Korea's Migrant Brides
From VOA Learning English, this is As It Is. I'm Anna Matteo in Washington.
Marrying someone from a different culture is very common. People do it all the time. And many international marriage brokers earn large profits by playing matchmaker for people. But what happens when the marriage business starts to resemble the selling of women? Some experts are examining the situation of migrant brides in South Korea.
Tens of thousands of South Korean men have married foreign women over the past 10 years. However, the government reports that many of those marriages end in divorce. And women’s rights experts are concerned about how these immigrant women are being treated. They are asking the Korean government to make rules for these marriages.
Lee Soo-yeon is a Vietnamese migrant bride. Six years ago, she left Vietnam to marry a South Korean man. Now 36-years old, she works as a translator at a center for immigrant women in Asan, a city 48 kilometers south of Seoul. She speaks Korean and uses a Korean name, but Ms. Lee is no longer with her Korean husband.
“At first we could not communicate well. And later we began to fight a lot. He hit me. I do not hate him now, but I realized he has a drinking problem”
The couple’s young child now lives with Ms. Lee’s mother-in-law. She says it is unlikely she will reunite with her husband. She blames the marriage agency that introduced them in Vietnam.
“Marriage agencies do not provide any information about the men they introduce to the women. We need to know more about these men, their personalities and their financial stability.”
Divorces among international couples are on the rise.

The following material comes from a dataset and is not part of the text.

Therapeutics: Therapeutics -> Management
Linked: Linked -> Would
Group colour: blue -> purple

As a result, the South Korean government has made new rules for giving marriage visas. There are new financial requirements and the couple must demonstrate that they can actually talk to each other.

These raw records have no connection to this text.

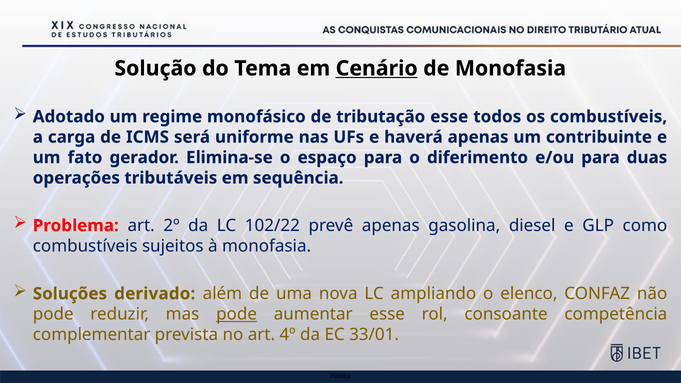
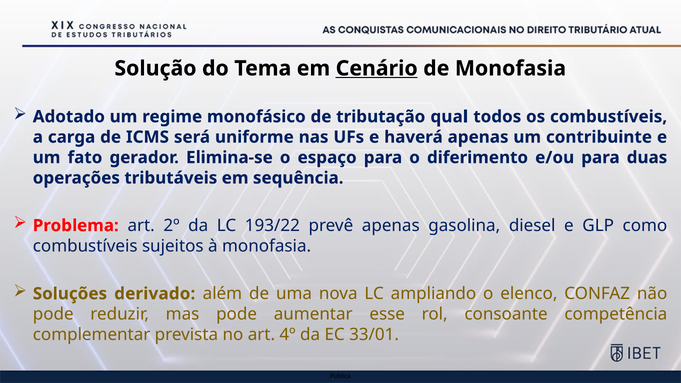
tributação esse: esse -> qual
102/22: 102/22 -> 193/22
pode at (237, 314) underline: present -> none
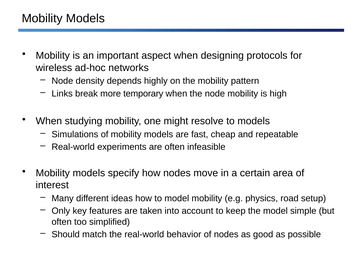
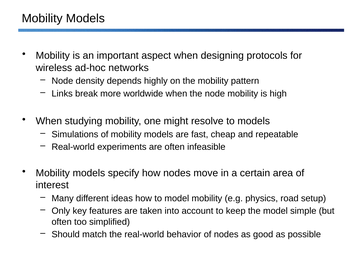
temporary: temporary -> worldwide
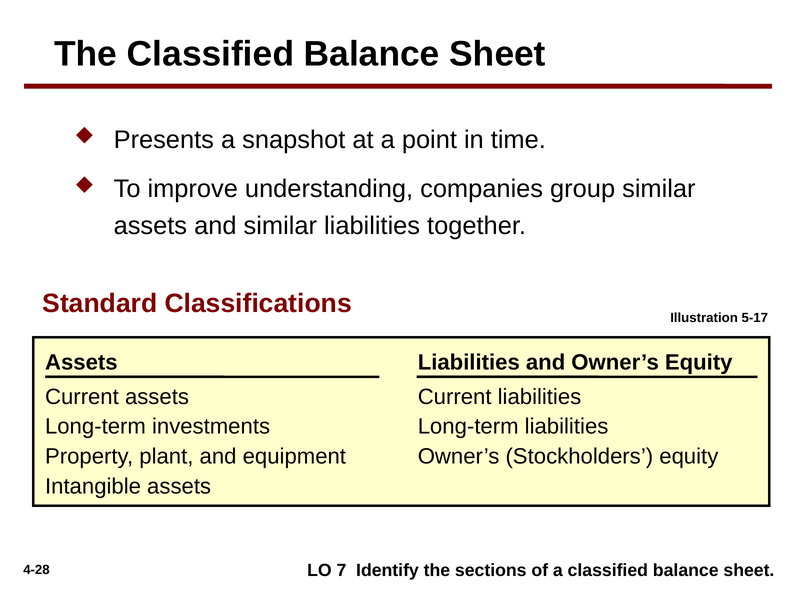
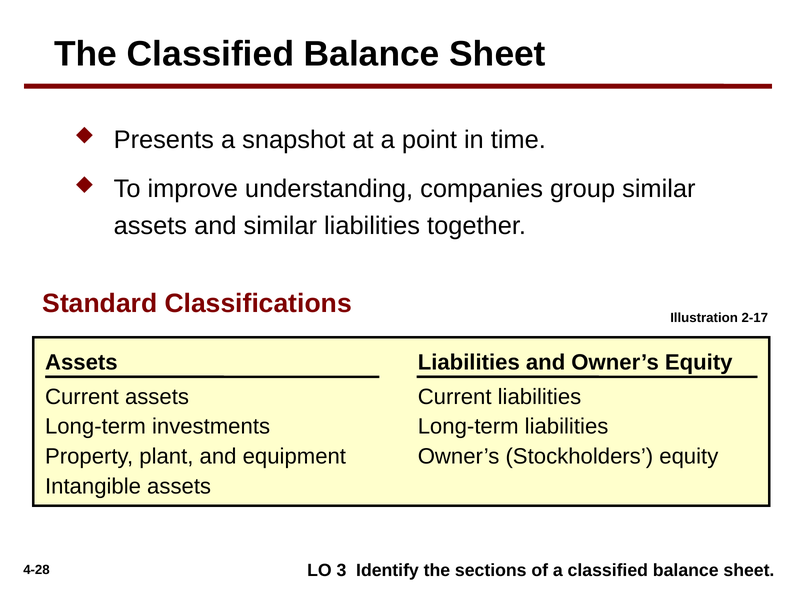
5-17: 5-17 -> 2-17
7: 7 -> 3
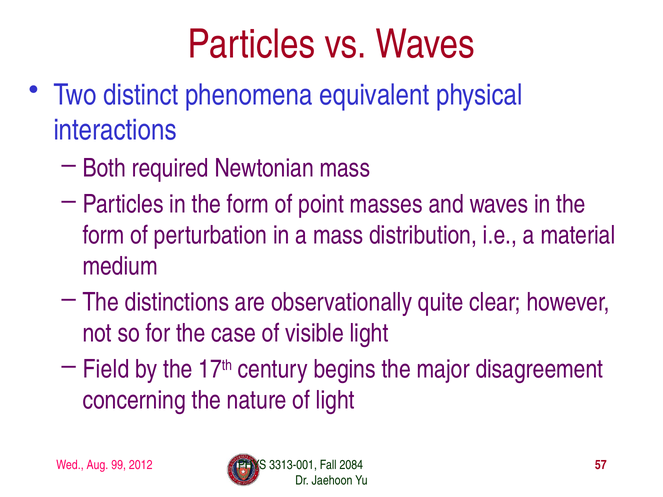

Chung Chin-sung is a sociology professor at Seoul National University. She advises the Korean government on multicultural family policy. She says a language requirement could help improve marriages. But, she adds, the new visa rules do not deal with the main problem of these marriages. She says women are being sold like a product.
“That kind of marriage market where, especially women, become a product, like a product, not a human being, should be corrected.”
Ms. Chung suggests banning agencies that arrange quick marriages between people who barely know each other.
Jolly Regacho is a counselor at the Asan migrant center. She says if the South Korean government really wants to make stronger marriages, more education is important. The husband, she feels, should also learn about his wife’s culture.
“They should also make a project for the husband to learn the culture of their wife as well.”
Even with the break-up of her marriage, migrant bride Lee Soo-yeon says she does not plan to go back to Vietnam. She says Korea is her new home.
This report was written by VOA reporters in Korea, Jason Strother and Malte Kollenberg.
And I’m Anna Matteo.
What do you think about the situation of migrant brides and international marriages?